◆ **PROBLEM REQUIREMENTS**:
Check every line of the material below for "Nutzermeinungen". Give the number of lines that have it, and only that.

◆ **STUDY MATERIAL**:
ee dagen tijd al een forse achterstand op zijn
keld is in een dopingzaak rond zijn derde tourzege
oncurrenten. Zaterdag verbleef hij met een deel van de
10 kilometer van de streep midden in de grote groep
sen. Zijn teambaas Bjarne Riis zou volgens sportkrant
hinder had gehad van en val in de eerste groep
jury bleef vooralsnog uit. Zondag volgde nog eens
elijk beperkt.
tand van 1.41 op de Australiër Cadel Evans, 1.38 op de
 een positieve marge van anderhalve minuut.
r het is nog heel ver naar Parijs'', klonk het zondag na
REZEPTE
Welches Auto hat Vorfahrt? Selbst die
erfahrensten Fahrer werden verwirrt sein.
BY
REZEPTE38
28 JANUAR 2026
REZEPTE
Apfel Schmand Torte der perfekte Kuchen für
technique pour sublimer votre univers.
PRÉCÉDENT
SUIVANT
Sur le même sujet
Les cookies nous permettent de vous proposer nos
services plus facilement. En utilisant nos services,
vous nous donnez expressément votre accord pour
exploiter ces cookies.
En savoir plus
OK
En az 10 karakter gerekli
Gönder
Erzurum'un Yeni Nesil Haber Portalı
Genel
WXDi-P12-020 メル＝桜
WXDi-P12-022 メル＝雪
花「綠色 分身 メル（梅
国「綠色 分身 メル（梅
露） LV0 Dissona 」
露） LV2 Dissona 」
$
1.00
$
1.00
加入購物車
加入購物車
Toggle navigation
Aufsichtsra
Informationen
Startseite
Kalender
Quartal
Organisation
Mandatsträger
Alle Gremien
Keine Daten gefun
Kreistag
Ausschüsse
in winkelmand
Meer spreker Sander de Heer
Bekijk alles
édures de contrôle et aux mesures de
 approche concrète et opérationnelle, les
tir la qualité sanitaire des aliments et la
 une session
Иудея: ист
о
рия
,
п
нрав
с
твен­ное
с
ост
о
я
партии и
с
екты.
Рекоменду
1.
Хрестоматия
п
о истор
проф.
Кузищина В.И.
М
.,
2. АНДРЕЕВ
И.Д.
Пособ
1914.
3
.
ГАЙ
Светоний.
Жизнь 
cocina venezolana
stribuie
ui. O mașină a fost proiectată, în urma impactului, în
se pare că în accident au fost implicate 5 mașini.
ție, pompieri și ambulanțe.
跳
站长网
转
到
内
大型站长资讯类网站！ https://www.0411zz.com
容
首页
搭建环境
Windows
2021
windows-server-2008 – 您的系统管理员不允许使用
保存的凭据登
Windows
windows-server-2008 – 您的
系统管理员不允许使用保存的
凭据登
---
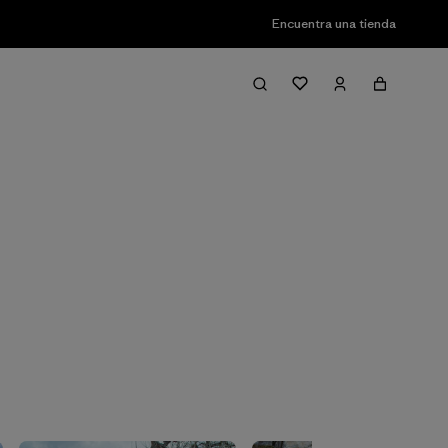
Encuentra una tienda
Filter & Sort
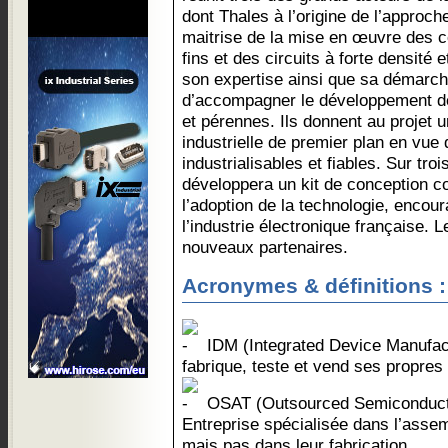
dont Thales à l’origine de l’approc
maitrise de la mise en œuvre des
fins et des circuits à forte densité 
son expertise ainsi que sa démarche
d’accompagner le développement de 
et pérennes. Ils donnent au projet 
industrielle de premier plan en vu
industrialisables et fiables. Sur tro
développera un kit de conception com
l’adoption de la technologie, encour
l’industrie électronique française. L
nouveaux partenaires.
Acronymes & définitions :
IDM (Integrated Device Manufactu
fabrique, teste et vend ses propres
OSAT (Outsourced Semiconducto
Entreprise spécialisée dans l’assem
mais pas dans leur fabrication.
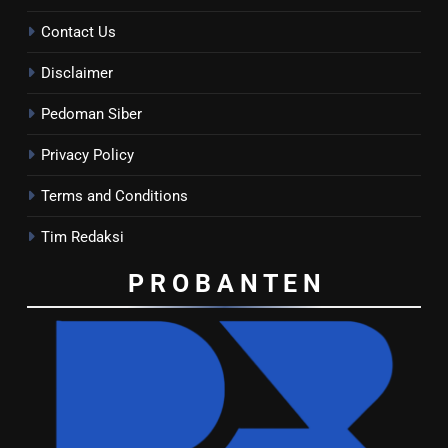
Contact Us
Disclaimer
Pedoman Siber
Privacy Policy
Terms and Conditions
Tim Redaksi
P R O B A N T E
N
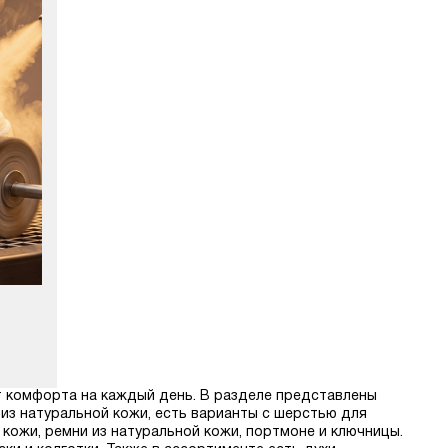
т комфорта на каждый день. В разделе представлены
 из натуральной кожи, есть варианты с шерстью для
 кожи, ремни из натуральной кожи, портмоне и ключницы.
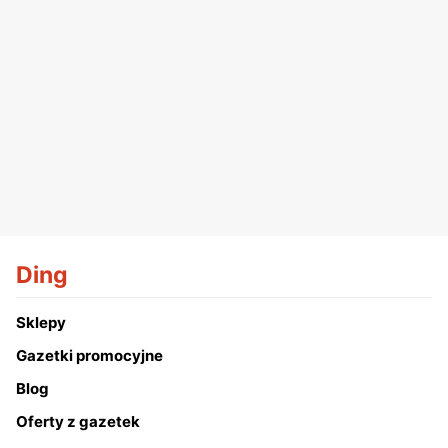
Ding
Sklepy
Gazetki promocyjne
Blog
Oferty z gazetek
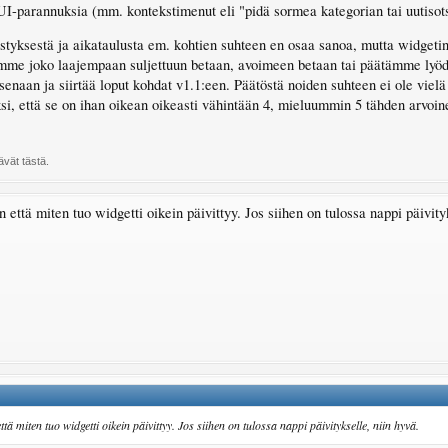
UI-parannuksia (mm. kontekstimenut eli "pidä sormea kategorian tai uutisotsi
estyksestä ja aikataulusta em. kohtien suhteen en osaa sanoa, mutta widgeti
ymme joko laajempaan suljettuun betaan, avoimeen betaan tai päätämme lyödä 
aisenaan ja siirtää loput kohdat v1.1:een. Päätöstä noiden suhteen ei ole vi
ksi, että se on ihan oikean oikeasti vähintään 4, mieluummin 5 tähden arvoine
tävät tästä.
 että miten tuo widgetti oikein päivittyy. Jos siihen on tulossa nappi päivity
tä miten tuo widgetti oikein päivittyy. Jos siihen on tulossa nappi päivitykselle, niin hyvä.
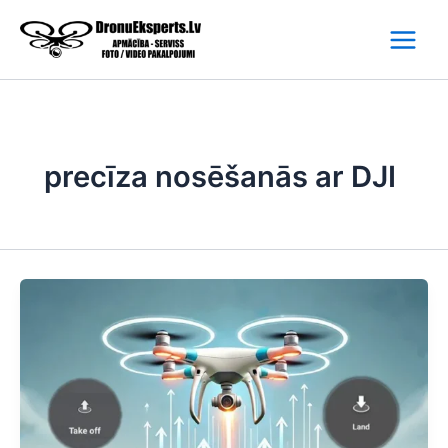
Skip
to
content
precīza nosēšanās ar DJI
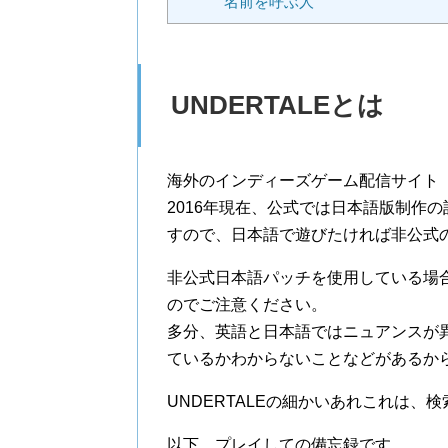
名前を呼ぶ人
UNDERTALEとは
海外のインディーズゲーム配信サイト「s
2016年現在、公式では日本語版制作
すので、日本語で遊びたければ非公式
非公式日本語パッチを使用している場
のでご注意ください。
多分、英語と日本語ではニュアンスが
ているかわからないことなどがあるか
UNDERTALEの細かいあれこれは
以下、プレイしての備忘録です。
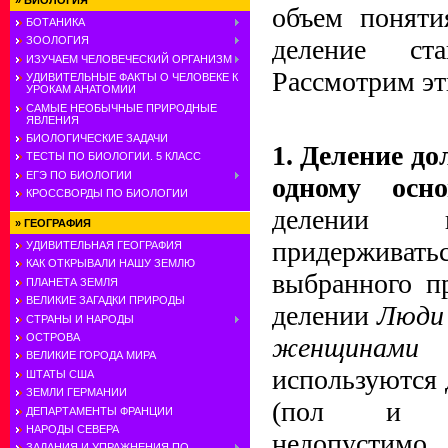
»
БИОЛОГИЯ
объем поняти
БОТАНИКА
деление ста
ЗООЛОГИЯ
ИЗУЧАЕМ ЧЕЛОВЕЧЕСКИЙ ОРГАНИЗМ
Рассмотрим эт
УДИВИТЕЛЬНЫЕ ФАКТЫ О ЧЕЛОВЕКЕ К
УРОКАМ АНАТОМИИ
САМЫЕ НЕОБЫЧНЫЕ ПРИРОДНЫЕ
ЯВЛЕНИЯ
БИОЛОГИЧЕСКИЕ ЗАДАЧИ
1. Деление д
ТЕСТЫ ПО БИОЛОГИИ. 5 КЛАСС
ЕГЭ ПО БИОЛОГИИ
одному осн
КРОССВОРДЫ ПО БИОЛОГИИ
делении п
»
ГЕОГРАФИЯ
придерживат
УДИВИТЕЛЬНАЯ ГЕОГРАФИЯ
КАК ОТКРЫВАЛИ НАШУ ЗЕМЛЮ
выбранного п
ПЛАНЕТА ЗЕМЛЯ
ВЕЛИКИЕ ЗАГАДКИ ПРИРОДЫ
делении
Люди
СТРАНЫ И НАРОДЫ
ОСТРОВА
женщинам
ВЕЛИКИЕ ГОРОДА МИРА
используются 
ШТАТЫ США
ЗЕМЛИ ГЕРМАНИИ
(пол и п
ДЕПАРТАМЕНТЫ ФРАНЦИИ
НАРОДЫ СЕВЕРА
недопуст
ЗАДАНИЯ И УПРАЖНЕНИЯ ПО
==
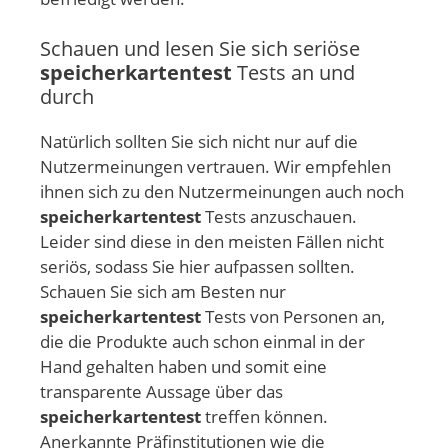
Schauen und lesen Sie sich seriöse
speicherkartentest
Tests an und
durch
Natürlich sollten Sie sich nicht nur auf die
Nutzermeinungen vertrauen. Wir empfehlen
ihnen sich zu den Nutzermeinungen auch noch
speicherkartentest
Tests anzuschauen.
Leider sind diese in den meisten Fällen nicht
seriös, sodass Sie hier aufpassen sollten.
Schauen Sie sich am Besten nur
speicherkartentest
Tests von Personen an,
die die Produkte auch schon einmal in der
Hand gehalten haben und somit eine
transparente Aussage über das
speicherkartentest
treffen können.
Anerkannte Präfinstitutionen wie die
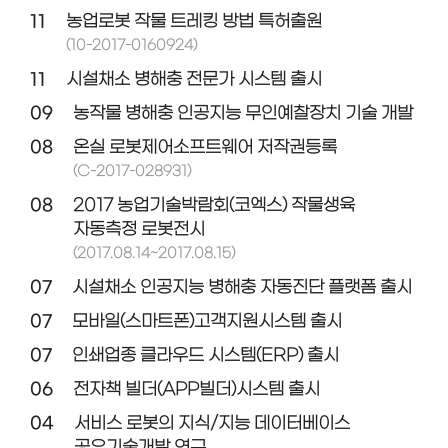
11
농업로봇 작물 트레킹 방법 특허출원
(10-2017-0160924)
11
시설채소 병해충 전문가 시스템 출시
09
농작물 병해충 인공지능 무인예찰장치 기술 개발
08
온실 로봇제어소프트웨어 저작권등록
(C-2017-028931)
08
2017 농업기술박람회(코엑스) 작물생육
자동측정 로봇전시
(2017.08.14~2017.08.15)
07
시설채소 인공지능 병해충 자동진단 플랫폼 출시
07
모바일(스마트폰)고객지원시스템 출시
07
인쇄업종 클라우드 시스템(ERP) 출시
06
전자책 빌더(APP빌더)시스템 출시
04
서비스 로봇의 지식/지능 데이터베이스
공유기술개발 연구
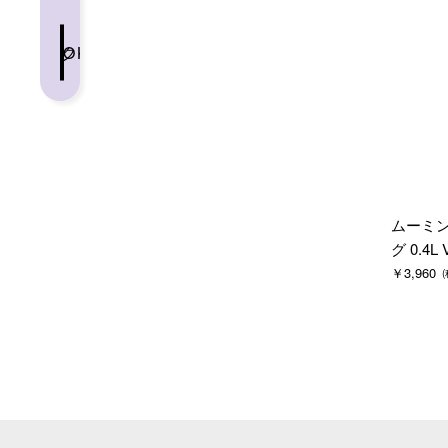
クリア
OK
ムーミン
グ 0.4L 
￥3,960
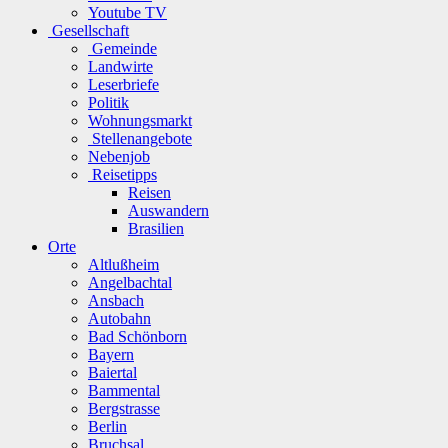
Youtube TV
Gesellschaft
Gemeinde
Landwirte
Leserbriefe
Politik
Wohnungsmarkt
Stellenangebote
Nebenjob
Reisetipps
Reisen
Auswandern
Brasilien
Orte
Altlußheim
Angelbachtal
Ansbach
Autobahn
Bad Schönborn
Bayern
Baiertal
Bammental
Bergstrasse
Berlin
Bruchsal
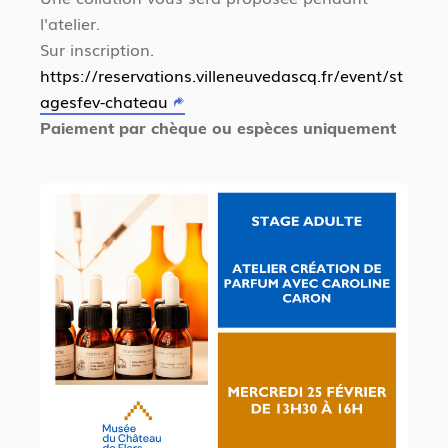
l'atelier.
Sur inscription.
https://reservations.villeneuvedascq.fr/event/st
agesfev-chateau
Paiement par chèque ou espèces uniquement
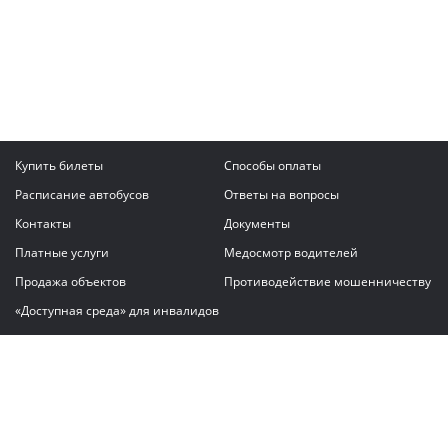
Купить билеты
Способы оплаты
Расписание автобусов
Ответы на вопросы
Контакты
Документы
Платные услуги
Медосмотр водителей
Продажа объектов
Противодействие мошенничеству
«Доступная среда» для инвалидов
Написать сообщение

◆ **REPLY TO THE TASK**:
2